= EXERCISE PASSAGE =
By Austin Considine
New York Times
June 15, 2012
WHEN Really Big Coloring Books published a 32-page children’s book about the Tea Party in 2010, the book received a lot of unwanted attention. The Los Angeles Times called it “kiddie propaganda art;” its author and publisher, Wayne Bell, said he received death threats.
“There was even a group of guys in New York that wrote a manifesto of how they were going to come down here and put me in chloroform headlock and throw me in the back of an ice cream truck,” Mr. Bell said.
But publishing houses like Mr. Bell’s have discovered that selling political literature to children is also good business. The Tea Party coloring book sold well, generating more than $100,000, at $3.59 each, in the first thirty days, Mr. Bell said. That may explain why, despite the threats, the St. Louis company released a sequel a few weeks ago, Tea Party II, Why America Loves You! The Social-Activist Coloring Book for Kids.

= Source data =
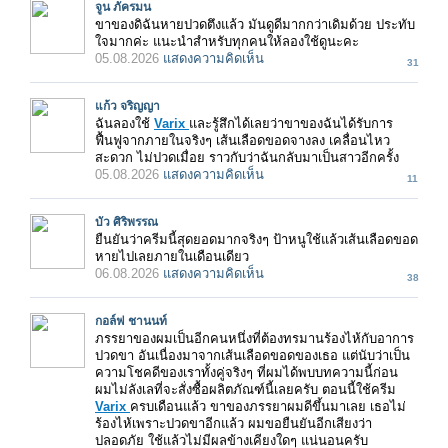
จูน ภัครมน
ขาของดิฉันหายปวดตึงแล้ว มันดูดีมากกว่าเดิมด้วย ประทับ
ใจมากค่ะ แนะนำสำหรับทุกคนให้ลองใช้ดูนะคะ
05.08.2026
แสดงความคิดเห็น
31
แก้ว จริญญา
ฉันลองใช้
Varix
และรู้สึกได้เลยว่าขาของฉันได้รับการ
ฟื้นฟูจากภายในจริงๆ เส้นเลือดขอดจางลง เคลื่อนไหว
สะดวก ไม่ปวดเมื่อย ราวกับว่าฉันกลับมาเป็นสาวอีกครั้ง
05.08.2026
แสดงความคิดเห็น
11
บัว ศิริพรรณ
ยืนยันว่าครีมนี้สุดยอดมากจริงๆ ป้าหนูใช้แล้วเส้นเลือดขอด
หายไปเลยภายในเดือนเดียว
06.08.2026
แสดงความคิดเห็น
38
กอล์ฟ ชานนท์
ภรรยาของผมเป็นอีกคนหนึ่งที่ต้องทรมานร้องไห้กับอาการ
ปวดขา อันเนื่องมาจากเส้นเลือดขอดของเธอ แต่นับว่าเป็น
ความโชคดีของเราทั้งคู่จริงๆ ที่ผมได้พบบทความนี้ก่อน
ผมไม่ลังเลที่จะสั่งซื้อผลิตภัณฑ์นี้เลยครับ ตอนนี้ใช้ครีม
Varix
ครบเดือนแล้ว ขาของภรรยาผมดีขึ้นมาเลย เธอไม่
ร้องไห้เพราะปวดขาอีกแล้ว ผมขอยืนยันอีกเสียงว่า
ปลอดภัย ใช้แล้วไม่มีผลข้างเคียงใดๆ แน่นอนครับ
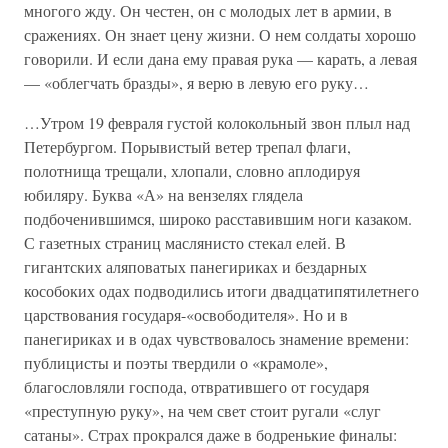
многого жду. Он честен, он с молодых лет в армии, в
сражениях. Он знает цену жизни. О нем солдаты хорошо
говорили. И если дана ему правая рука — карать, а левая
— «облегчать бразды», я верю в левую его руку…
…Утром 19 февраля густой колокольный звон плыл над
Петербургом. Порывистый ветер трепал флаги,
полотнища трещали, хлопали, словно аплодируя
юбиляру. Буква «А» на вензелях глядела
подбоченившимся, широко расставившим ноги казаком.
С газетных страниц маслянисто стекал елей. В
гигантских аляповатых панегириках и бездарных
кособоких одах подводились итоги двадцатипятилетнего
царствования государя-«освободителя». Но и в
панегириках и в одах чувствовалось знамение времени:
публицисты и поэты твердили о «крамоле»,
благословляли господа, отвратившего от государя
«преступную руку», на чем свет стоит ругали «слуг
сатаны». Страх прокрался даже в бодренькие финалы:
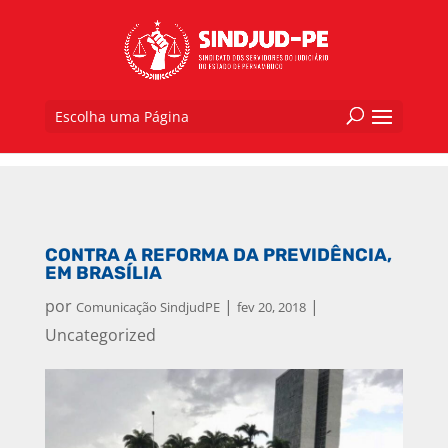
Escolha uma Página
CONTRA A REFORMA DA PREVIDÊNCIA,
EM BRASÍLIA
por
|
|
Comunicação SindjudPE
fev 20, 2018
Uncategorized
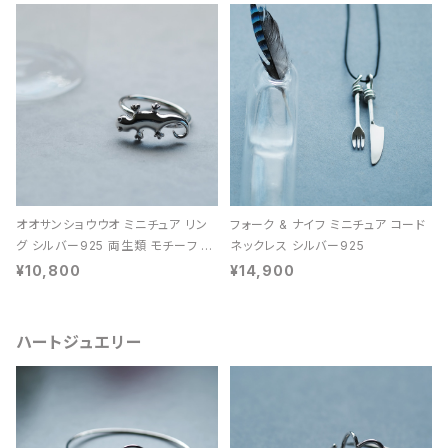
オオサンショウウオ ミニチュア リン
フォーク & ナイフ ミニチュア コード
グ シルバー925 両生類 モチーフ レ
ネックレス シルバー925
ディース ユニセックス
¥10,800
¥14,900
ハートジュエリー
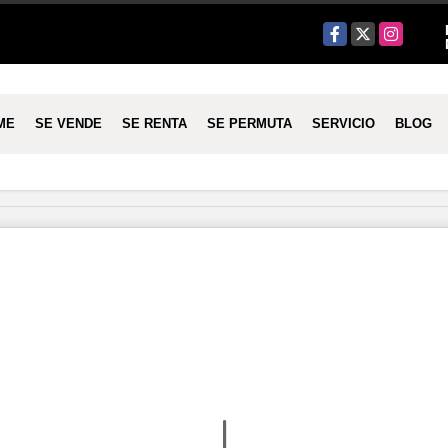
Facebook
X
Instagram
ME
SE VENDE
SE RENTA
SE PERMUTA
SERVICIO
BLOG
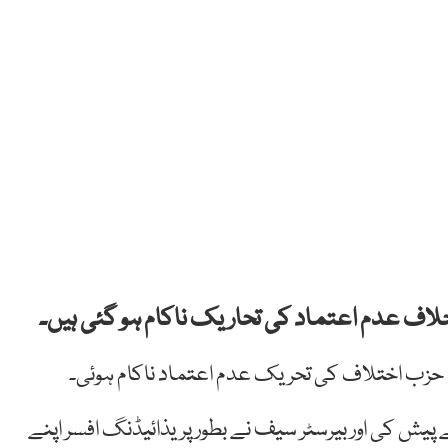
یخلاف عدم اعتماد کی تحاریک ناکام ہو گئی ہیں۔
 پیش کی اور بیرسٹر سیف نے بطور پریذائیڈنگ افسر اپنے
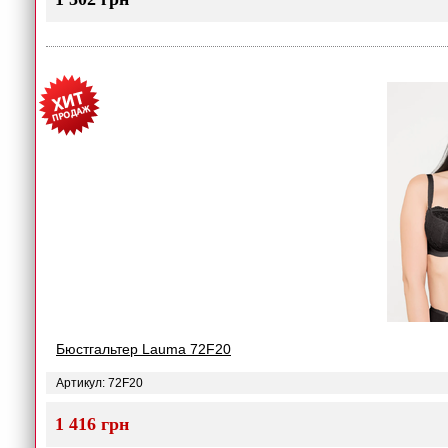
Бюстгальтер Lauma 72F20
Артикул: 72F20
1 416 грн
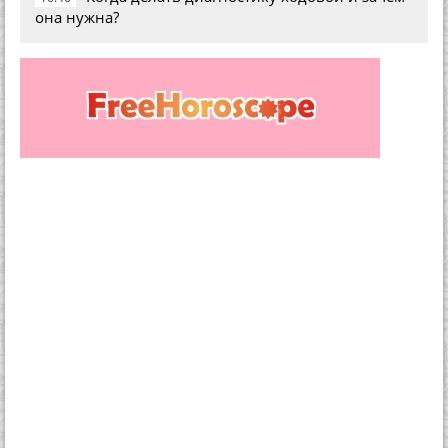
она нужна?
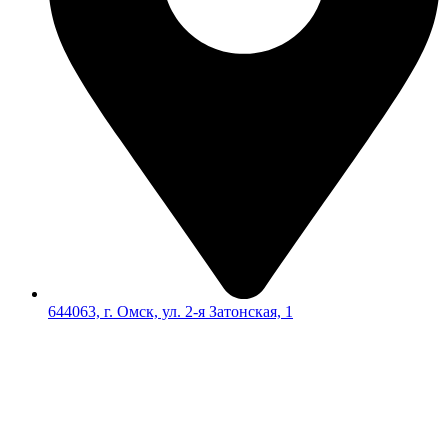
644063, г. Омск, ул. 2-я Затонская, 1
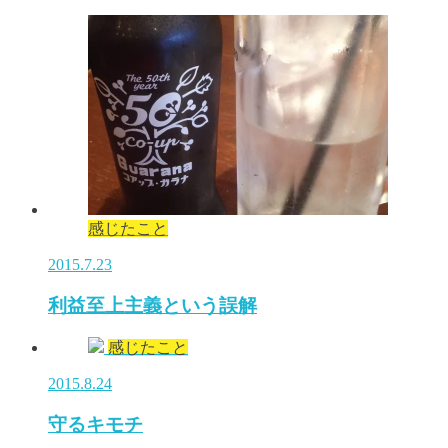
感じたこと
2015.7.23
利益至上主義という誤解
感じたこと
2015.8.24
守るキモチ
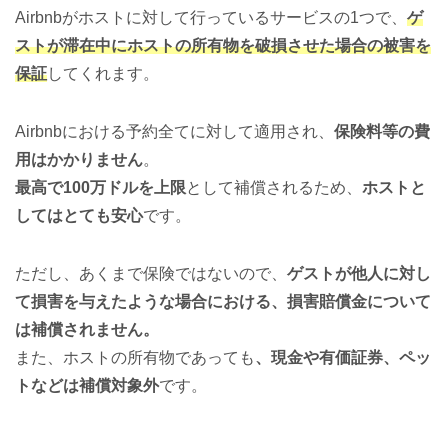
Airbnbがホストに対して行っているサービスの1つで、
ゲ
ストが滞在中にホストの所有物を破損させた場合の被害を
保証
してくれます。
Airbnbにおける予約全てに対して適用され、
保険料等の費
用はかかりません
。
最高で100万ドルを上限
として補償されるため、
ホストと
してはとても安心
です。
ただし、あくまで保険ではないので、
ゲストが他人に対し
て損害を与えたような場合における、損害賠償金について
は補償されません。
また、ホストの所有物であっても
、現金や有価証券、ペッ
トなどは補償対象外
です。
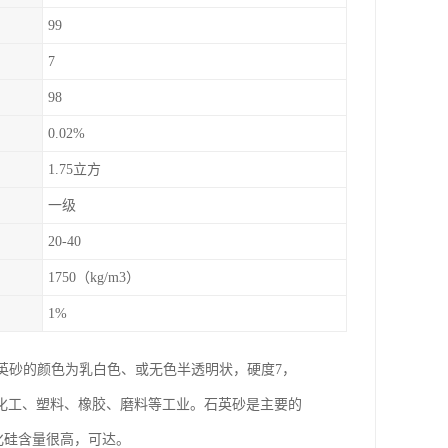
99
7
98
0.02%
1.75立方
一级
20-40
1750（kg/m3）
1%
石英砂的颜色为乳白色、或无色半透明状，硬度7，
化工、塑料、橡胶、磨料等工业。石英砂是主要的
化硅含量很高，可达。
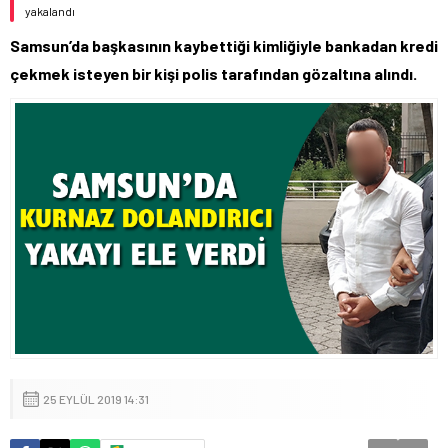
yakalandı
Samsun’da başkasının kaybettiği kimliğiyle bankadan kredi
çekmek isteyen bir kişi polis tarafından gözaltına alındı.
25 EYLÜL 2019 14:31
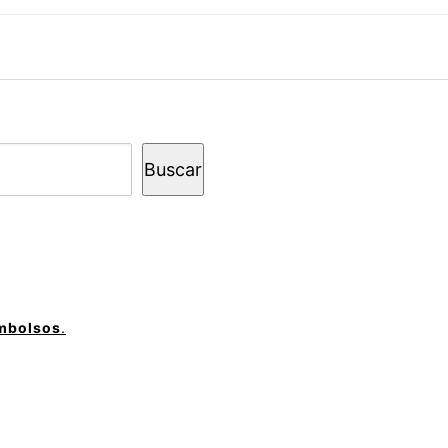
Buscar
embolsos
.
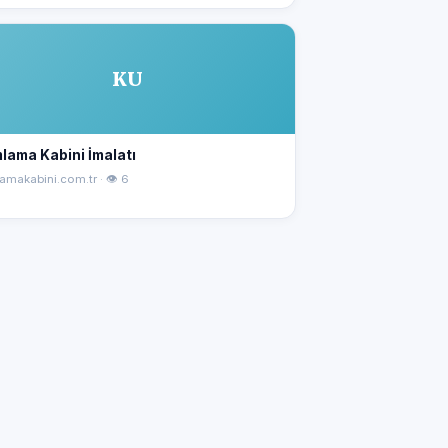
KU
lama Kabini İmalatı
amakabini.com.tr · 👁 6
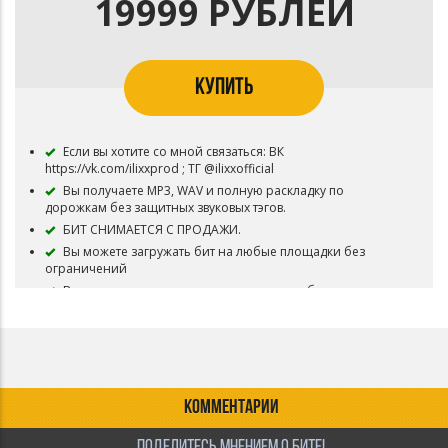
19999 РУБЛЕЙ
В названии трека необходимо указать (Prod. By ILIXX)
Приобретая данный тип лицензии Вы соглашаетесь с
условиями пользования.
КУПИТЬ
Если вы хотите со мной связаться: ВК
https://vk.com/ilixxprod ; ТГ @ilixxofficial
Вы получаете MP3, WAV и полную раскладку по
дорожкам без защитных звуковых тэгов.
БИТ СНИМАЕТСЯ С ПРОДАЖИ.
Вы можете загружать бит на любые площадки без
ограничений
В названии трека, записанного под этот бит, автора
(ILIXX) можете НЕ указывать.
Бит полностью ваш.
КОММЕНТАРИИ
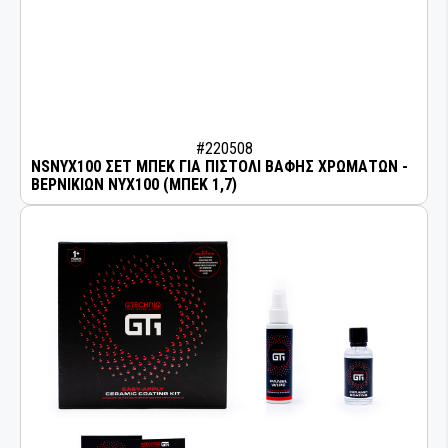
#220508
NSNYX100 ΣΕΤ ΜΠΕΚ ΓΙΑ ΠΙΣΤΟΛΙ ΒΑΦΗΣ ΧΡΩΜΑΤΩΝ -
ΒΕΡΝΙΚΙΩΝ NYX100 (ΜΠΕΚ 1,7)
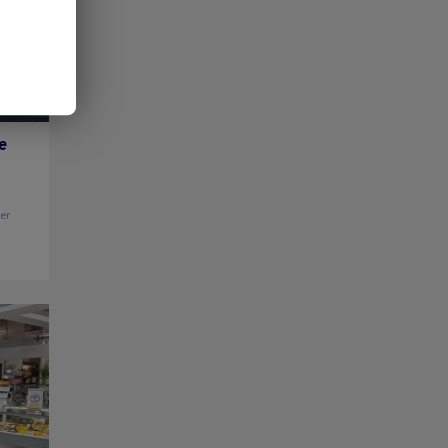
e
ier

= SET OF TASKS =
A - In the article, condense the paragraph beginning "But publishing houses like Mr. Bell’s" into a short bulleted list that keeps its main facts.
B - Decide whether each statement agrees with the article, answering yes or no and quoting the words that decide it: (i) The coloring book was priced at $3.59 per copy. (ii) Mr. Bell's publishing company is based in New York. (iii) The first Tea Party book ran to 32 pages.
C - Reproduce the article starting at "By Austin Considine" and ending at "received death threats.", substituting "unwelcome notice" for "unwanted attention".
None of these lines is used in this exercise.

= RESULTS BY TASK =
A -
- Publishers like Mr. Bell have found that political literature for children sells well.
- The Tea Party coloring book earned more than $100,000 at $3.59 each in its first thirty days.
- Despite the threats, the St. Louis company released a sequel a few weeks ago: Tea Party II, Why America Loves You! The Social-Activist Coloring Book for Kids.

B -
(i) Yes: "at $3.59 each"
(ii) No: "the St. Louis company"
(iii) Yes: "a 32-page children’s book"

C -
By Austin Considine
New York Times
June 15, 2012
WHEN Really Big Coloring Books published a 32-page children’s book about the Tea Party in 2010, the book received a lot of unwelcome notice. The Los Angeles Times called it “kiddie propaganda art;” its author and publisher, Wayne Bell, said he received death threats.